▶ Available data:
====
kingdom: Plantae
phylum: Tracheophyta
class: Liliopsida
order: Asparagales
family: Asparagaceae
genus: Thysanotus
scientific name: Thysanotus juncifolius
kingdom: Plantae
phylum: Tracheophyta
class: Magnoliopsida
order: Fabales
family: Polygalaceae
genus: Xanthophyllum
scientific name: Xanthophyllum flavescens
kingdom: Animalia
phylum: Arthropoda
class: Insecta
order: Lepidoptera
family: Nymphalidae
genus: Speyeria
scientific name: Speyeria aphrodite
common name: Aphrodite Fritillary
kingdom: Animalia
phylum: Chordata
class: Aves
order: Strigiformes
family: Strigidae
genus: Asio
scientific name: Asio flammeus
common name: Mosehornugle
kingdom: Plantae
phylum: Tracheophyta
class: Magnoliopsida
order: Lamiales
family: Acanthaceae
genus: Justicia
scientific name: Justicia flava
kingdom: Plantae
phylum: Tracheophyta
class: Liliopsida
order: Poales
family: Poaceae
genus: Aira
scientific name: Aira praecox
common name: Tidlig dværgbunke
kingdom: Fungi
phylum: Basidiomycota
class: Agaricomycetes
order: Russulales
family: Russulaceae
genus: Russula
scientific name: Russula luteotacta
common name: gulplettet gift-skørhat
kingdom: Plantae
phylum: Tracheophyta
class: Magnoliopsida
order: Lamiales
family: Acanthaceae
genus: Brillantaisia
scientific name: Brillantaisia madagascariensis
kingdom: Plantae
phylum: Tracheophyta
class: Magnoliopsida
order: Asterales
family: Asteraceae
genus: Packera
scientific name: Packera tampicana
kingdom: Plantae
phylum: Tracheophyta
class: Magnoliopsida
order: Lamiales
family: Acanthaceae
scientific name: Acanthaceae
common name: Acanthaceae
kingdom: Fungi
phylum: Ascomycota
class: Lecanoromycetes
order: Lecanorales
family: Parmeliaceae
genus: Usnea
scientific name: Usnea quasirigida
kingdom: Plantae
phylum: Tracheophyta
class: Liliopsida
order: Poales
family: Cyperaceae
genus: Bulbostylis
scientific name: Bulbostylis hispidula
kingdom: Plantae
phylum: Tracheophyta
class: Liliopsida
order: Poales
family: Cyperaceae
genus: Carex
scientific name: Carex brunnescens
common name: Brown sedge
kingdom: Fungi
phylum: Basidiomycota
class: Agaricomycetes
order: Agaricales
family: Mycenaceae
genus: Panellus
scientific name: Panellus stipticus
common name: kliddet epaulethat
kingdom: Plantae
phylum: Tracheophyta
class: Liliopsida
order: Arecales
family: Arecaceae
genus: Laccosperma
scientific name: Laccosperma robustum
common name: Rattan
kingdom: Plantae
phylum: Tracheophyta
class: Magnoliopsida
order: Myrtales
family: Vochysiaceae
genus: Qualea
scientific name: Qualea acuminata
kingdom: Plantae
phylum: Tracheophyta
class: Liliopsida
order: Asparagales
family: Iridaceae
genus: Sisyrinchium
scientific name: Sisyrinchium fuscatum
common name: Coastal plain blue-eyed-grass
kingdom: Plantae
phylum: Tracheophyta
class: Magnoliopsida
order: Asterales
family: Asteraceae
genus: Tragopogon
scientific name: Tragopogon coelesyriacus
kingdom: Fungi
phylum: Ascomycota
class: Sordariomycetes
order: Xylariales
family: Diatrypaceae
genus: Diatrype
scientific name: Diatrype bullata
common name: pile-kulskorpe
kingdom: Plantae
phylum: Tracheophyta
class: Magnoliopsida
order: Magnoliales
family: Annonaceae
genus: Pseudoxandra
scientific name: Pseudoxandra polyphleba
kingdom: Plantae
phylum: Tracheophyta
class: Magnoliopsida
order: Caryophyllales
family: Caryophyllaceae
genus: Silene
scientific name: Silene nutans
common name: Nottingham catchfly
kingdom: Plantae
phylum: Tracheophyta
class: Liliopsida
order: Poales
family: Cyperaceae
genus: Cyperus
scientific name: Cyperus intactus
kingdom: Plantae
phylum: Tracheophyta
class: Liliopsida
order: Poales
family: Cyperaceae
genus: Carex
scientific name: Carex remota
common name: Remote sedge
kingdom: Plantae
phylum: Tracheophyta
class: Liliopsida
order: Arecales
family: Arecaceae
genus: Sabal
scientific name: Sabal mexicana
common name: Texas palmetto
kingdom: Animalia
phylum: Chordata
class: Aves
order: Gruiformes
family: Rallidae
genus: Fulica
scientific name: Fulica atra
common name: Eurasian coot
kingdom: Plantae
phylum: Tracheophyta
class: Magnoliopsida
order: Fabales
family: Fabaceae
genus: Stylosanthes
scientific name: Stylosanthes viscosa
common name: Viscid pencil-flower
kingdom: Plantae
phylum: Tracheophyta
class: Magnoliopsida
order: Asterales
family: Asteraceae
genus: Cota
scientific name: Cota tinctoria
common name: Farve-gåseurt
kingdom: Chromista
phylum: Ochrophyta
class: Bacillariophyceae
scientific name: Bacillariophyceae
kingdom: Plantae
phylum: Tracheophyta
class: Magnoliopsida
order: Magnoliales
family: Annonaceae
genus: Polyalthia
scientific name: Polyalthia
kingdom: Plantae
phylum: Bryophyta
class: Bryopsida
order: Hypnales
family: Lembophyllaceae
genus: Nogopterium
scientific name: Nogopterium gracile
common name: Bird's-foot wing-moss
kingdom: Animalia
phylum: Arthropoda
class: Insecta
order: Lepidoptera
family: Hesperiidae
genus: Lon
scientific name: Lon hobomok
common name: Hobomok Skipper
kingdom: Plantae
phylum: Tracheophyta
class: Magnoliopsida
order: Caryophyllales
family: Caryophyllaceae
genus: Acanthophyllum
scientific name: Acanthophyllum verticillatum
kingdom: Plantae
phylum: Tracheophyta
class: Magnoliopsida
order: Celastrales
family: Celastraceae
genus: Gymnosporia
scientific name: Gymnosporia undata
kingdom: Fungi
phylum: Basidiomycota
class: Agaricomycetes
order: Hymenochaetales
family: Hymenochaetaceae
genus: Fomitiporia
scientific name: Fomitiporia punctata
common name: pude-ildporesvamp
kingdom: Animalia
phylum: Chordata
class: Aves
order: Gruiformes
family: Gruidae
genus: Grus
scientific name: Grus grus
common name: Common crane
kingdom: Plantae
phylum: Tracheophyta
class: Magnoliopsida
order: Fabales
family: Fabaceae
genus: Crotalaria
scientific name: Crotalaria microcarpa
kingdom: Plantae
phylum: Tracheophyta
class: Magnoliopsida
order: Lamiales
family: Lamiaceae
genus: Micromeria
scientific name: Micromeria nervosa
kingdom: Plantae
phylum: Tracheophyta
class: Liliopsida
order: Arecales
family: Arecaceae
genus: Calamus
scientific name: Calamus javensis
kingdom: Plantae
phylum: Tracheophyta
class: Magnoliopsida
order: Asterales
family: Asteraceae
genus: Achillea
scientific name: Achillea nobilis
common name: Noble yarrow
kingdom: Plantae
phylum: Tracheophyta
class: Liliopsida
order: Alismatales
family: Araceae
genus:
====
▶ Aim of the exercise:
Recast every line of the records above as one numbered list, leaving out any blank lines.

▶ Solution for this exercise:
1. kingdom: Plantae
2. phylum: Tracheophyta
3. class: Liliopsida
4. order: Asparagales
5. family: Asparagaceae
6. genus: Thysanotus
7. scientific name: Thysanotus juncifolius
8. kingdom: Plantae
9. phylum: Tracheophyta
10. class: Magnoliopsida
11. order: Fabales
12. family: Polygalaceae
13. genus: Xanthophyllum
14. scientific name: Xanthophyllum flavescens
15. kingdom: Animalia
16. phylum: Arthropoda
17. class: Insecta
18. order: Lepidoptera
19. family: Nymphalidae
20. genus: Speyeria
21. scientific name: Speyeria aphrodite
22. common name: Aphrodite Fritillary
23. kingdom: Animalia
24. phylum: Chordata
25. class: Aves
26. order: Strigiformes
27. family: Strigidae
28. genus: Asio
29. scientific name: Asio flammeus
30. common name: Mosehornugle
31. kingdom: Plantae
32. phylum: Tracheophyta
33. class: Magnoliopsida
34. order: Lamiales
35. family: Acanthaceae
36. genus: Justicia
37. scientific name: Justicia flava
38. kingdom: Plantae
39. phylum: Tracheophyta
40. class: Liliopsida
41. order: Poales
42. family: Poaceae
43. genus: Aira
44. scientific name: Aira praecox
45. common name: Tidlig dværgbunke
46. kingdom: Fungi
47. phylum: Basidiomycota
48. class: Agaricomycetes
49. order: Russulales
50. family: Russulaceae
51. genus: Russula
52. scientific name: Russula luteotacta
53. common name: gulplettet gift-skørhat
54. kingdom: Plantae
55. phylum: Tracheophyta
56. class: Magnoliopsida
57. order: Lamiales
58. family: Acanthaceae
59. genus: Brillantaisia
60. scientific name: Brillantaisia madagascariensis
61. kingdom: Plantae
62. phylum: Tracheophyta
63. class: Magnoliopsida
64. order: Asterales
65. family: Asteraceae
66. genus: Packera
67. scientific name: Packera tampicana
68. kingdom: Plantae
69. phylum: Tracheophyta
70. class: Magnoliopsida
71. order: Lamiales
72. family: Acanthaceae
73. scientific name: Acanthaceae
74. common name: Acanthaceae
75. kingdom: Fungi
76. phylum: Ascomycota
77. class: Lecanoromycetes
78. order: Lecanorales
79. family: Parmeliaceae
80. genus: Usnea
81. scientific name: Usnea quasirigida
82. kingdom: Plantae
83. phylum: Tracheophyta
84. class: Liliopsida
85. order: Poales
86. family: Cyperaceae
87. genus: Bulbostylis
88. scientific name: Bulbostylis hispidula
89. kingdom: Plantae
90. phylum: Tracheophyta
91. class: Liliopsida
92. order: Poales
93. family: Cyperaceae
94. genus: Carex
95. scientific name: Carex brunnescens
96. common name: Brown sedge
97. kingdom: Fungi
98. phylum: Basidiomycota
99. class: Agaricomycetes
100. order: Agaricales
101. family: Mycenaceae
102. genus: Panellus
103. scientific name: Panellus stipticus
104. common name: kliddet epaulethat
105. kingdom: Plantae
106. phylum: Tracheophyta
107. class: Liliopsida
108. order: Arecales
109. family: Arecaceae
110. genus: Laccosperma
111. scientific name: Laccosperma robustum
112. common name: Rattan
113. kingdom: Plantae
114. phylum: Tracheophyta
115. class: Magnoliopsida
116. order: Myrtales
117. family: Vochysiaceae
118. genus: Qualea
119. scientific name: Qualea acuminata
120. kingdom: Plantae
121. phylum: Tracheophyta
122. class: Liliopsida
123. order: Asparagales
124. family: Iridaceae
125. genus: Sisyrinchium
126. scientific name: Sisyrinchium fuscatum
127. common name: Coastal plain blue-eyed-grass
128. kingdom: Plantae
129. phylum: Tracheophyta
130. class: Magnoliopsida
131. order: Asterales
132. family: Asteraceae
133. genus: Tragopogon
134. scientific name: Tragopogon coelesyriacus
135. kingdom: Fungi
136. phylum: Ascomycota
137. class: Sordariomycetes
138. order: Xylariales
139. family: Diatrypaceae
140. genus: Diatrype
141. scientific name: Diatrype bullata
142. common name: pile-kulskorpe
143. kingdom: Plantae
144. phylum: Tracheophyta
145. class: Magnoliopsida
146. order: Magnoliales
147. family: Annonaceae
148. genus: Pseudoxandra
149. scientific name: Pseudoxandra polyphleba
150. kingdom: Plantae
151. phylum: Tracheophyta
152. class: Magnoliopsida
153. order: Caryophyllales
154. family: Caryophyllaceae
155. genus: Silene
156. scientific name: Silene nutans
157. common name: Nottingham catchfly
158. kingdom: Plantae
159. phylum: Tracheophyta
160. class: Liliopsida
161. order: Poales
162. family: Cyperaceae
163. genus: Cyperus
164. scientific name: Cyperus intactus
165. kingdom: Plantae
166. phylum: Tracheophyta
167. class: Liliopsida
168. order: Poales
169. family: Cyperaceae
170. genus: Carex
171. scientific name: Carex remota
172. common name: Remote sedge
173. kingdom: Plantae
174. phylum: Tracheophyta
175. class: Liliopsida
176. order: Arecales
177. family: Arecaceae
178. genus: Sabal
179. scientific name: Sabal mexicana
180. common name: Texas palmetto
181. kingdom: Animalia
182. phylum: Chordata
183. class: Aves
184. order: Gruiformes
185. family: Rallidae
186. genus: Fulica
187. scientific name: Fulica atra
188. common name: Eurasian coot
189. kingdom: Plantae
190. phylum: Tracheophyta
191. class: Magnoliopsida
192. order: Fabales
193. family: Fabaceae
194. genus: Stylosanthes
195. scientific name: Stylosanthes viscosa
196. common name: Viscid pencil-flower
197. kingdom: Plantae
198. phylum: Tracheophyta
199. class: Magnoliopsida
200. order: Asterales
201. family: Asteraceae
202. genus: Cota
203. scientific name: Cota tinctoria
204. common name: Farve-gåseurt
205. kingdom: Chromista
206. phylum: Ochrophyta
207. class: Bacillariophyceae
208. scientific name: Bacillariophyceae
209. kingdom: Plantae
210. phylum: Tracheophyta
211. class: Magnoliopsida
212. order: Magnoliales
213. family: Annonaceae
214. genus: Polyalthia
215. scientific name: Polyalthia
216. kingdom: Plantae
217. phylum: Bryophyta
218. class: Bryopsida
219. order: Hypnales
220. family: Lembophyllaceae
221. genus: Nogopterium
222. scientific name: Nogopterium gracile
223. common name: Bird's-foot wing-moss
224. kingdom: Animalia
225. phylum: Arthropoda
226. class: Insecta
227. order: Lepidoptera
228. family: Hesperiidae
229. genus: Lon
230. scientific name: Lon hobomok
231. common name: Hobomok Skipper
232. kingdom: Plantae
233. phylum: Tracheophyta
234. class: Magnoliopsida
235. order: Caryophyllales
236. family: Caryophyllaceae
237. genus: Acanthophyllum
238. scientific name: Acanthophyllum verticillatum
239. kingdom: Plantae
240. phylum: Tracheophyta
241. class: Magnoliopsida
242. order: Celastrales
243. family: Celastraceae
244. genus: Gymnosporia
245. scientific name: Gymnosporia undata
246. kingdom: Fungi
247. phylum: Basidiomycota
248. class: Agaricomycetes
249. order: Hymenochaetales
250. family: Hymenochaetaceae
251. genus: Fomitiporia
252. scientific name: Fomitiporia punctata
253. common name: pude-ildporesvamp
254. kingdom: Animalia
255. phylum: Chordata
256. class: Aves
257. order: Gruiformes
258. family: Gruidae
259. genus: Grus
260. scientific name: Grus grus
261. common name: Common crane
262. kingdom: Plantae
263. phylum: Tracheophyta
264. class: Magnoliopsida
265. order: Fabales
266. family: Fabaceae
267. genus: Crotalaria
268. scientific name: Crotalaria microcarpa
269. kingdom: Plantae
270. phylum: Tracheophyta
271. class: Magnoliopsida
272. order: Lamiales
273. family: Lamiaceae
274. genus: Micromeria
275. scientific name: Micromeria nervosa
276. kingdom: Plantae
277. phylum: Tracheophyta
278. class: Liliopsida
279. order: Arecales
280. family: Arecaceae
281. genus: Calamus
282. scientific name: Calamus javensis
283. kingdom: Plantae
284. phylum: Tracheophyta
285. class: Magnoliopsida
286. order: Asterales
287. family: Asteraceae
288. genus: Achillea
289. scientific name: Achillea nobilis
290. common name: Noble yarrow
291. kingdom: Plantae
292. phylum: Tracheophyta
293. class: Liliopsida
294. order: Alismatales
295. family: Araceae
296. genus:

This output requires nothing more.